What makes a reserve wine special?

What makes a reserve wine special?

Selecting an appropriate wine is always tricky – especially if you want to buy wine for a special occasion or as a gift. Red or white, wooded or unwooded, fresh and fruity or big and heavy? You don’t want to poison your partner or client with a dodgy homebrew you found in a corner café. No, you buy the best. You buy the founder’s reserve or the winemaker’s selection. It sounds impressive, but do reserve labels actually mean anything?


Even though Conca’s wine articles are mainly written from a South African perspective, it might be useful to look at a few classic European regions first. Bear in mind that region or origin is very important in Europe, and in most cases the name of the village or commune carries more weight than the name of the producer. The Europeans are pretty descriptive of what farmers and winemakers are allowed to do and what not. If they do not adhere to standards, the wines are labelled as ordinary table wine and do not command the prices of their more prestigious counterparts.

Let’s start with St Emilion in the Bordeaux region in the southwest of France. On top of a few regulations regarding vineyard practices (like what to plant, planting density, and yield per hectare), this region has a board called the Syndicat Viticole that also monitors the quality of the wines, and classifies the vineyards and producers accordingly. This classification is reviewed every 10 years and is not always without controversy. As a matter of fact, the last review in 2006 ended up in the French High Court.

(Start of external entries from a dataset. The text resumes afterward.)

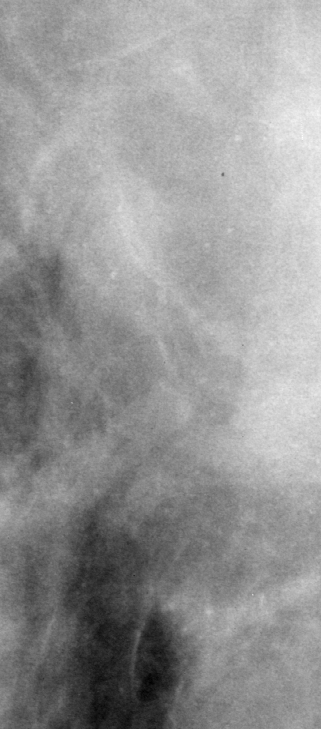
Crop from a digitized film mammogram around one marked abnormality; left breast; CC view.
Marked abnormality: calcifications, morphology pleomorphic, distribution regional; BI-RADS assessment category 4; subtlety rating 2 on a 1 (subtle) to 5 (obvious) scale; pathology result (as recorded, not read from the image): malignant.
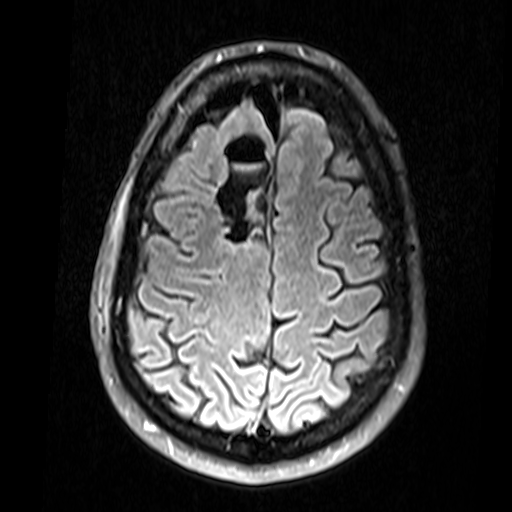
Brain MRI from a brain-tumour surgery series, one axial slice; slice 49 of 74 in the series (ordered by position); T2 FLAIR; 3.3 mm slice thickness; 512 × 512 image matrix, field of view 220 × 220 mm. From the clinical record (not read from this slice): histopathology: Glial fibroma; tumour location: Right Frontal.
Annotated regions visible in this slice (expert manual segmentation):
- residual tumour: bounding box <219,191,263,256> (left, top, right, bottom; pixels)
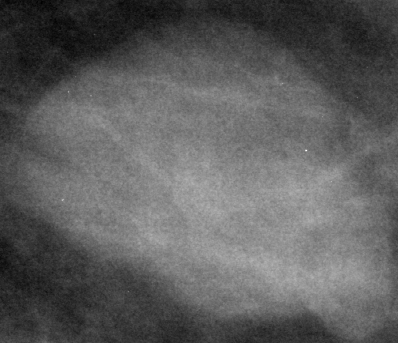
Cropped region of a digitized screen-film mammogram centred on a radiologist-marked abnormality; left breast; MLO view; BI-RADS breast density category 2 (scale 1–4).
Finding: mass, shape lobulated, margins circumscribed; BI-RADS assessment category 3; subtlety rating 5 on a 1 (subtle) to 5 (obvious) scale; pathology result (as recorded, not read from the image): benign.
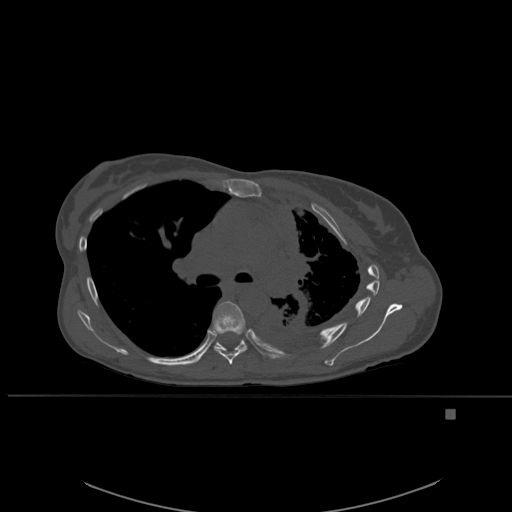
CT including the spine, one axial slice. Slice 377 of 537 in the series (ordered by position). Bone window (W 1800 / L 400 HU). 512 × 512 image matrix, field of view 440 × 440 mm. Patient: female, 45 years. Case-level facts recorded for this patient, not image findings: primary cancer: lung.
Annotated regions visible in this slice (semi-automatic segmentation, software-assisted and operator-edited):
- T6 vertebra: box from (x=212, y=301) to (x=248, y=365) px
- T7 vertebra: (x=196, y=338)–(x=247, y=362)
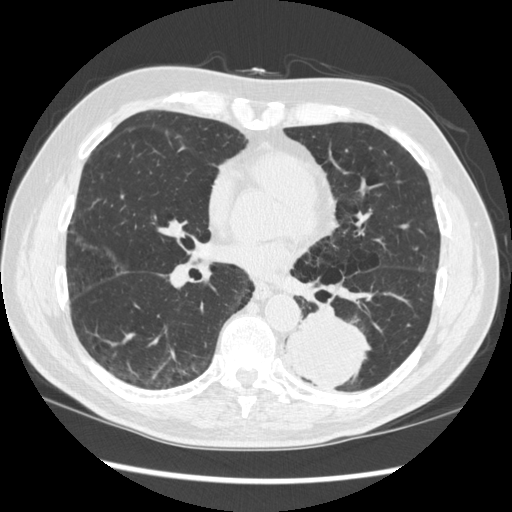
Low-dose screening chest CT, one axial slice; position 151 of 348 along the scan axis; lung window (W 1500 / L -600 HU); 512 × 512 image matrix, field of view 360 × 360 mm.
Structures marked on this image (outlined manually by an expert reader):
- lesion 1 (tumor, lower lobe of left lung): box from (x=285, y=313) to (x=367, y=390) px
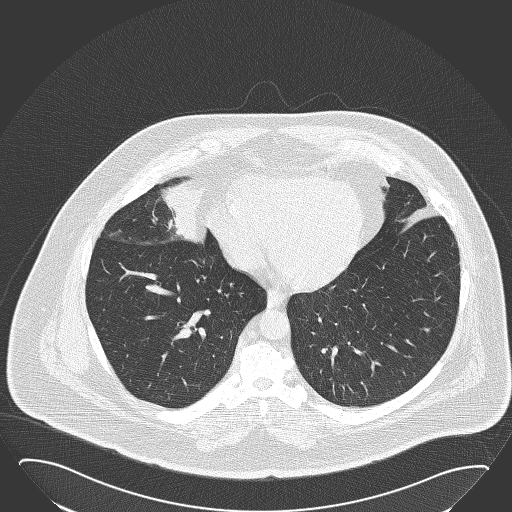
Low-dose screening chest CT, one axial slice. Slice 61 of 168 in the series (ordered by position). Reconstruction kernel B50f. 120 kVp. Lung window (W 1500 / L -600 HU). 2 mm slice thickness. 512 × 512 image matrix.
Annotated regions visible in this slice (expert manual segmentation):
- lesion 1 (tumor, hilum of right lung): bounding box [x1, y1, x2, y2] px = [161, 180, 203, 243]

According to this classification system, entry-level wines from this region are labelled as St Emilion Grand Cru (at about R200 per bottle). Wines one level up are called St Emilion Grand Cru Classe (at about R400 per bottle). A selected few of the producers are allowed to label and market their wines as St Emilion Premier Grand Cru Classe B (at R800+ per bottle), while only two are allowed to label their wines as St Emillion Premier Grand Cru Classe A (at R5000+ per bottle). Compare this to a local Grand Cru at around R30 a bottle…

If we move to La Rioja in the northwest of Spain, we will find a strong focus on the barrel ageing of the wine. Entry-level regional wines with the shortest time in barrel are called La Rioja. Regional wines one level up are called Rioja Crianza, followed by Rioja Riserva. The top wines are labelled Rioja Gran Riserva. Chianti in Italy has its own system. Based mainly on yield per hectare, alcohol level and maturation time in oak barrels, wines are classified as Chianti, Chianti Classico or Chianti Classico Riserva.

Even though the above might seem a bit confusing, I’m sure you get the idea that each region has its own rules and regulations of classifying wine quality and style.

Moving back home, we have a very simple system. You can call it whatever you want. The South African wine industry is very strict in terms of origin and variety, but there is no benchmark for reserve labels. It all boils down to the integrity and ethics of the producer. The vast majority of producers only use reserve labels for their very best wines, but there is no law stopping them from labelling entry-level wines as the winemaker’s choice.

Silly as it may sound, price is always a good indicator. If you’re looking for something special, don’t be surprised if the proprietor’s choice at R35 per bottle is not what you were hoping for. Otherwise, if it is for a special occasion or corporate gift, stick to old faithful and get wine with a good track record.